Dunque, comunque vada, l’IBU eleggerà il suo terzo presidente. Il congresso è fissato esattamente fra quattro mesi, a Berchtesgaden, ma ovviamente le “grandi manovre” sono già cominciate. Vale la pena di sottolineare, che l’International Biathlon Union è stata (ed è tutt’ora) una delle federazioni internazionali più intransigenti nei confronti della Russia (e della Bielorussia), che peraltro in questa disciplina sono nazioni di primo piano.
Escluderle dalle competizioni internazionali ha ridotto in maniera significativa il livello medio e ha rappresentato un danno in termini economici, vista la perdita di una notevole fetta di audience televisiva, quella dell’Est. Dunque, in una federazione in cui i Paesi scandinavi (decisamente rigidi relativamente alla riammissione di russi e bielorussi), l’elezione del nuovo presidente determinerà l’indirizzo politico perseguito dall’ente nel futuro a brevissimo termine.
Molti affermano che il favorito per succedere a Dahlin sia lo sloveno Tim Farčnik, già membro del consiglio IBU. La sua assurzione a Presidente sarebbe lo specchio della continuità con l’attuale gestione.

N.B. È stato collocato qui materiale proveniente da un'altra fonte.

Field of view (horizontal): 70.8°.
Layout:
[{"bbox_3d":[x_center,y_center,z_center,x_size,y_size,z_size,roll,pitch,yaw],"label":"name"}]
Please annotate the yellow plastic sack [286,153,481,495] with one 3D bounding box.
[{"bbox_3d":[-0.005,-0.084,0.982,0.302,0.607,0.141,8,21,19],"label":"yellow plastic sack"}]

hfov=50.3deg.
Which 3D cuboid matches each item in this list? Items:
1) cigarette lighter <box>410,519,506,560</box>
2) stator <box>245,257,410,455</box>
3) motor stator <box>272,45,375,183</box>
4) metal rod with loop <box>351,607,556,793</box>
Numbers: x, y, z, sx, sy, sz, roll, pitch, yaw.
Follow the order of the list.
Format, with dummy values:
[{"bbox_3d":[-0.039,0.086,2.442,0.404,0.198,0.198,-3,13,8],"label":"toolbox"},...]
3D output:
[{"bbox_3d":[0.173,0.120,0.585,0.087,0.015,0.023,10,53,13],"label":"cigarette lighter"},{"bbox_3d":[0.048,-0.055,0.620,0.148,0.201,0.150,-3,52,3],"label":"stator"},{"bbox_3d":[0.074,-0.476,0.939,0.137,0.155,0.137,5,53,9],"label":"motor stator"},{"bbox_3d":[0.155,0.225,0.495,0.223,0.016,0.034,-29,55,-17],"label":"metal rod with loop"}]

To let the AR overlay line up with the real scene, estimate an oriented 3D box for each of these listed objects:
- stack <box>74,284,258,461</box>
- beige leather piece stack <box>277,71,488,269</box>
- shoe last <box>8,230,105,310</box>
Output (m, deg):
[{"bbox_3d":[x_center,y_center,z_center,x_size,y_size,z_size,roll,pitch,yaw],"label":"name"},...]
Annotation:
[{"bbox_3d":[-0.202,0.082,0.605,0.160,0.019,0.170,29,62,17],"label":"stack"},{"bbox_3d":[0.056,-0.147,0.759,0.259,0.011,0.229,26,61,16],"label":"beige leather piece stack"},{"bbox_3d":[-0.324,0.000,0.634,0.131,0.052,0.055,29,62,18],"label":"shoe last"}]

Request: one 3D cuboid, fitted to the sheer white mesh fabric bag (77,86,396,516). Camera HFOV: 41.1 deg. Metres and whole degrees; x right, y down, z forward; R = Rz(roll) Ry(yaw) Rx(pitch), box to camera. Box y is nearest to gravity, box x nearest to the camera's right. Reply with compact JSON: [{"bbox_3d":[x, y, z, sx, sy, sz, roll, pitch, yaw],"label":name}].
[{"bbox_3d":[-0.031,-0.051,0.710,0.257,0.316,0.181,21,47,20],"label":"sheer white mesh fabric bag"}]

Chiaramente, non tutti sono concordi nel mantenere certe posizioni e, dietro le quinte, sono cominciate le manovre per presentare un candidato alternativo.
Al riguardo, non è più un mistero che alcune federazioni nazionali stiano cercando di convincere Ole Einar Bjørndalen a candidarsi. Pur essendo norvegese, il cinquantaduenne di Simostranda – ancora oggi il più vincente biathleta di ogni tempo – potrebbe essere la chiave di volta per ammorbidire la posizione dell’IBU nei confronti delle nazioni est europee. Non bisogna dimenticare come lo scandinavo sia sposato con la bielorussa Darya Domracheva, come lui fuoriclasse della disciplina.

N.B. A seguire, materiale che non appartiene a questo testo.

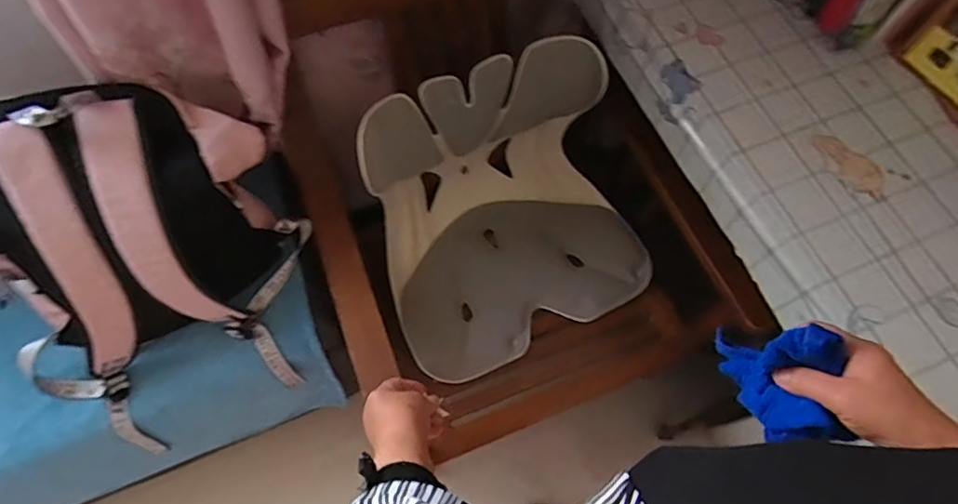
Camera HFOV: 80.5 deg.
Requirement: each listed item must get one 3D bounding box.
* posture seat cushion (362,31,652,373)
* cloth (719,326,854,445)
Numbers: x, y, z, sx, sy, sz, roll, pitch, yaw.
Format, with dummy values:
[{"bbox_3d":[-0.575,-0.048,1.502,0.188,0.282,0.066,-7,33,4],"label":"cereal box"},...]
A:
[{"bbox_3d":[0.049,-0.058,0.946,0.444,0.361,0.357,-24,68,-10],"label":"posture seat cushion"},{"bbox_3d":[0.232,0.099,0.426,0.048,0.083,0.096,-10,66,-4],"label":"cloth"}]

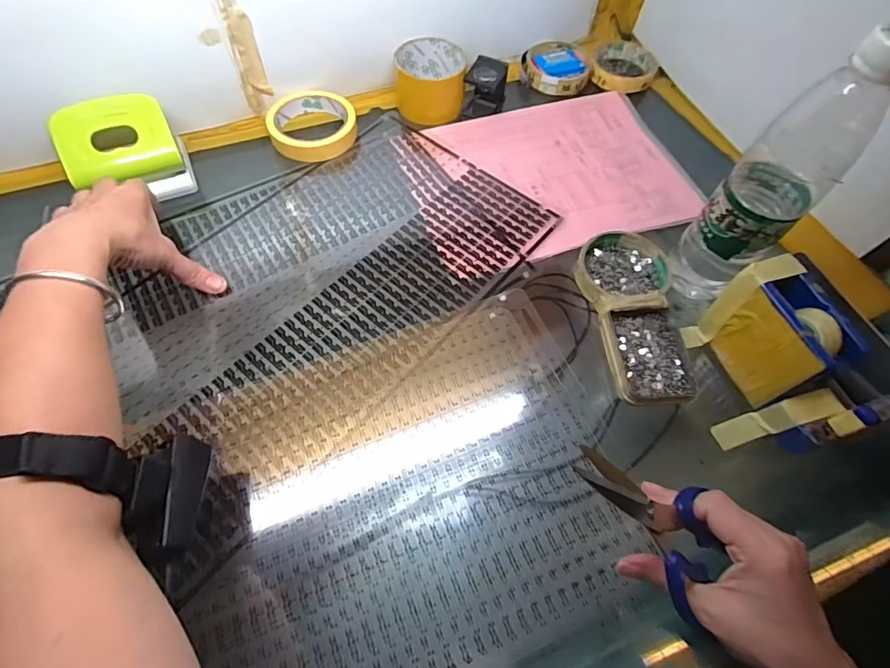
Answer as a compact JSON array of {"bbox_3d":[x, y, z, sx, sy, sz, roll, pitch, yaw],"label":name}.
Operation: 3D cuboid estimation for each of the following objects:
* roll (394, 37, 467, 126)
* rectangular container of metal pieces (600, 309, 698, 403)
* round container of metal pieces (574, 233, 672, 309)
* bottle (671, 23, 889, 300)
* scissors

Bjørndalen ha ammesso apertamente che diverse federazioni nazionali lo hanno approcciato, spingendolo a farsi avanti. Ha tenuto a specificare che né la Russia, né la Bielorussia sono fra queste. Cionondimeno, da quelle parti una sua eventuale elezione non dispiacerebbe affatto. Inoltre non ha specificato quali Paesi lo abbiano avvicinato. Potrebbe trattarsi di federazioni estranee all’orbita del centro di gravità nordico.
Vedremo cosa accadrà e se il fenomenale norvegese, che non ha mai disdegnato ruoli nella politica sportiva, formalizzerà o meno la propria candidatura. Di certo, vederlo assurgere alla presidenza IBU andrebbe considerata una naturale evoluzione per la sua figura. Sarebbe tuttavia paradossale che un norvegese, in passato letteralmente odiato dai russi, possa rappresentare il cavallo su cui la Russia punta per essere riammessa nell’arena internazionale!